Your output must consist solely of the lines from the one containing "40% 48%, #d78d2f" through the end of the records, reproduced exactly.

--------------------

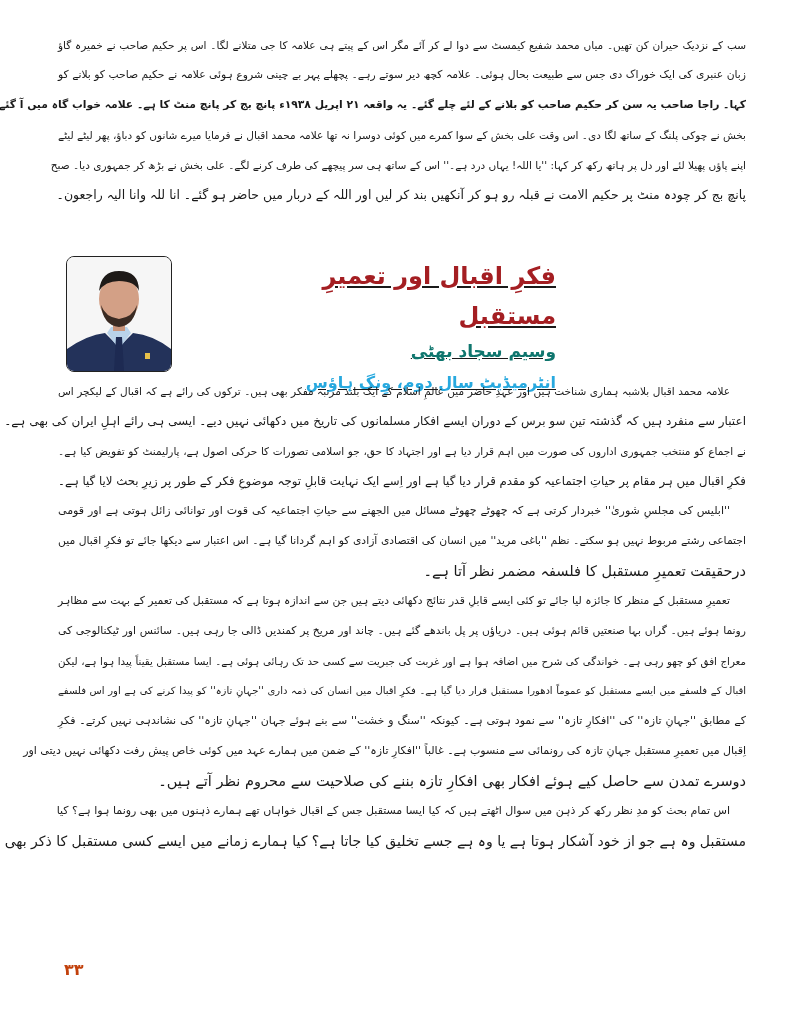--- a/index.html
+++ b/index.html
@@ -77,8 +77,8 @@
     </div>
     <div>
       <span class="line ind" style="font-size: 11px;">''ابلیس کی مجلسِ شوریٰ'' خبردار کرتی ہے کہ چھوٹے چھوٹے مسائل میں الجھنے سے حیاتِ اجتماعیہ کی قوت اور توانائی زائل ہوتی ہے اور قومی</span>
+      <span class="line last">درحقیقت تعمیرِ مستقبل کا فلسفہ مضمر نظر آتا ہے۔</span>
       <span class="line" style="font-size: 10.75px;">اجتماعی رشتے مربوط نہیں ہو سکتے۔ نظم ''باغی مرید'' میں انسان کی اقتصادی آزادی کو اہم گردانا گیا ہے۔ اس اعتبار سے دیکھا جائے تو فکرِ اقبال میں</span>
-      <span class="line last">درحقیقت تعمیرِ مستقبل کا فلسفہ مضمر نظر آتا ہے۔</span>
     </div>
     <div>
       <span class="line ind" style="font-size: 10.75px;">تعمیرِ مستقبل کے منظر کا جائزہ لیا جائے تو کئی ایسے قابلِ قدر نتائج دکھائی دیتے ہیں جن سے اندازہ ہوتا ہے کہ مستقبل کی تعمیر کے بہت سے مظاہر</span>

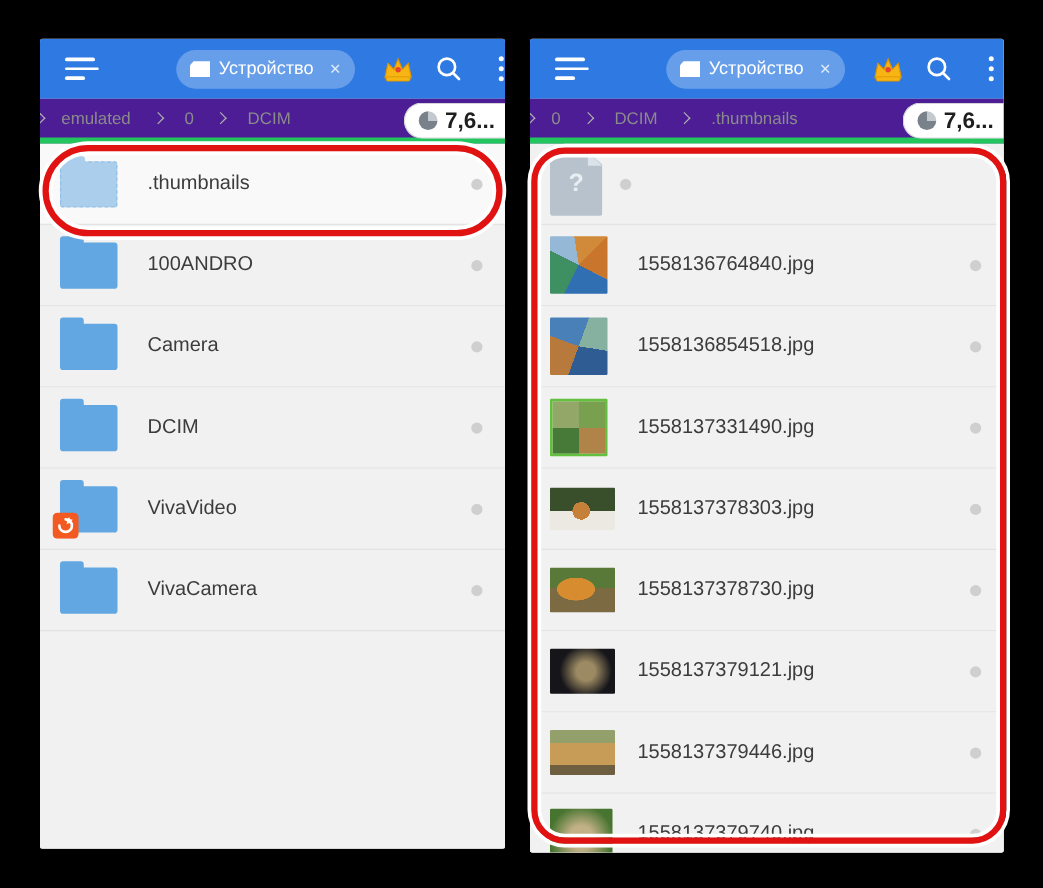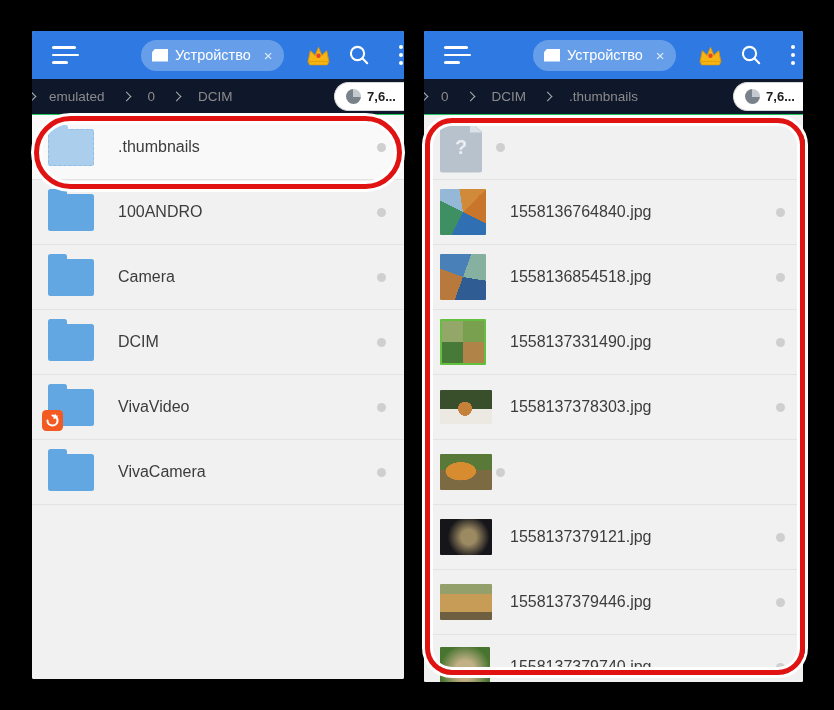--- a/index.html
+++ b/index.html
@@ -37,7 +37,7 @@
   .kebab i { width:4px; height:4px; border-radius:50%; background:#fff; display:block; }
 
   
-  .crumb-bar { height:36px; background:#0f172a; border-bottom:1px solid #22c55e;
+  .crumb-bar { height:36px; background:#4c1d95; border-bottom:5px solid #22c55e;
                display:flex; align-items:center; position:relative; flex:0 0 auto;
                color:#8b8b8b; font-size:13.5px; }
   .crumb { padding:2px 4px; white-space:nowrap; }

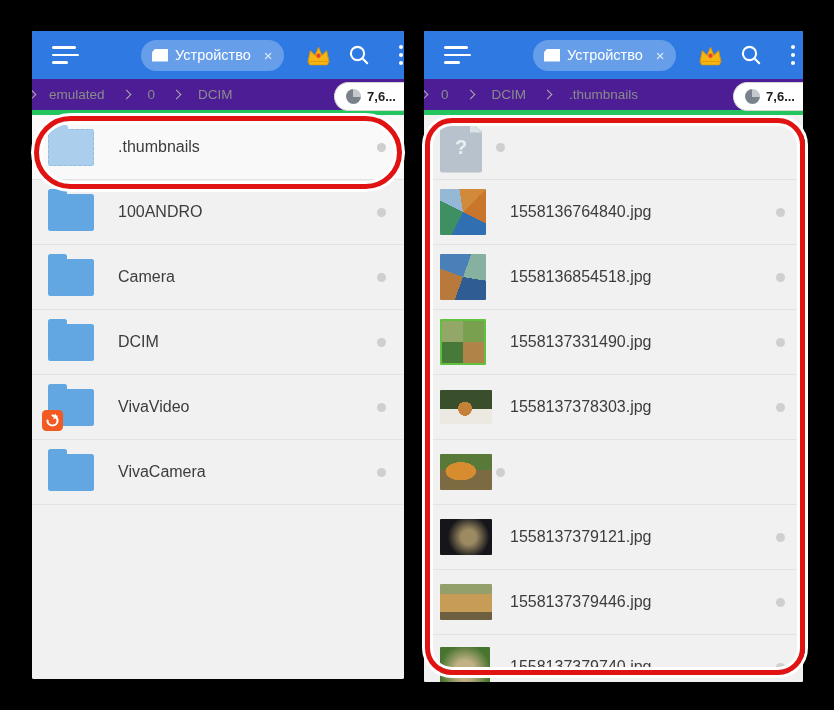--- a/index.html
+++ b/index.html
@@ -49,7 +49,7 @@
                display:flex; align-items:center; gap:6px; padding:0 8px 0 11px; }
   .pie { width:15px; height:15px; border-radius:50%;
          background:conic-gradient(#c3c9cf 0 95deg, #79828b 95deg 360deg); }
-  .size-pill b { font-size:13px; color:#1e1e1e; }
+  .size-pill b { font-size:18px; color:#1e1e1e; }
 
   
   .file-list { flex:1 1 auto; display:flex; flex-direction:column; background:#f1f1f1; }

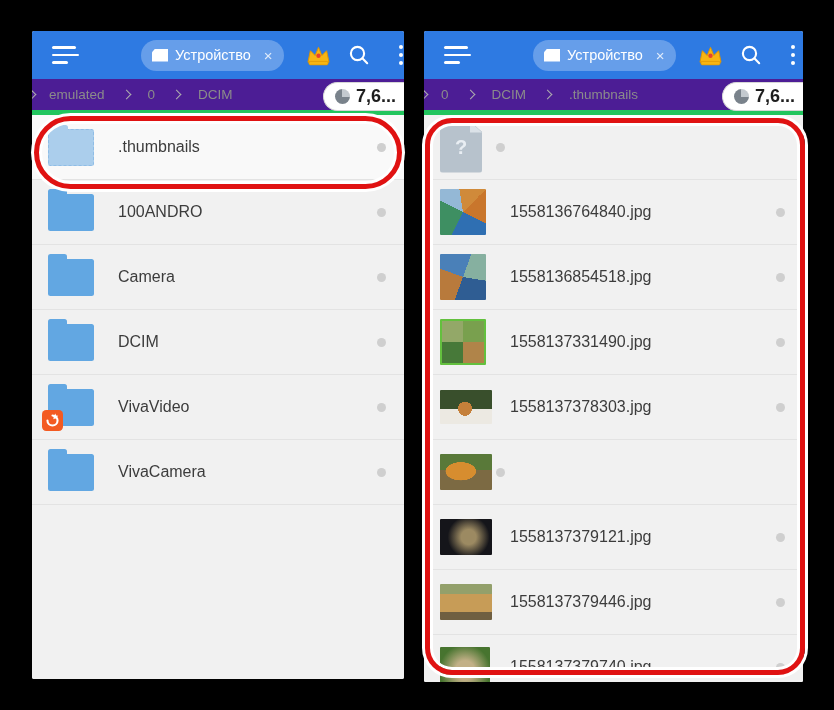--- a/index.html
+++ b/index.html
@@ -281,6 +281,7 @@
         <span class="icon-cell">
             <span class="thumb" style="width:52px;height:36px;background:radial-gradient(ellipse at 40% 48%, #d78d2f 0 34%, rgba(0,0,0,0) 35%), linear-gradient(180deg,#597939 0 45%,#7c6a43 45%)"></span>
           </span>
+        <span class="fname">1558137378730.jpg</span>
         <span class="more-dot"></span>
       </div>
       <div class="row">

--------------------

## Response to this task
             <span class="thumb" style="width:52px;height:36px;background:radial-gradient(ellipse at 40% 48%, #d78d2f 0 34%, rgba(0,0,0,0) 35%), linear-gradient(180deg,#597939 0 45%,#7c6a43 45%)"></span>
           </span>
+        <span class="fname">1558137378730.jpg</span>
         <span class="more-dot"></span>
       </div>
       <div class="row">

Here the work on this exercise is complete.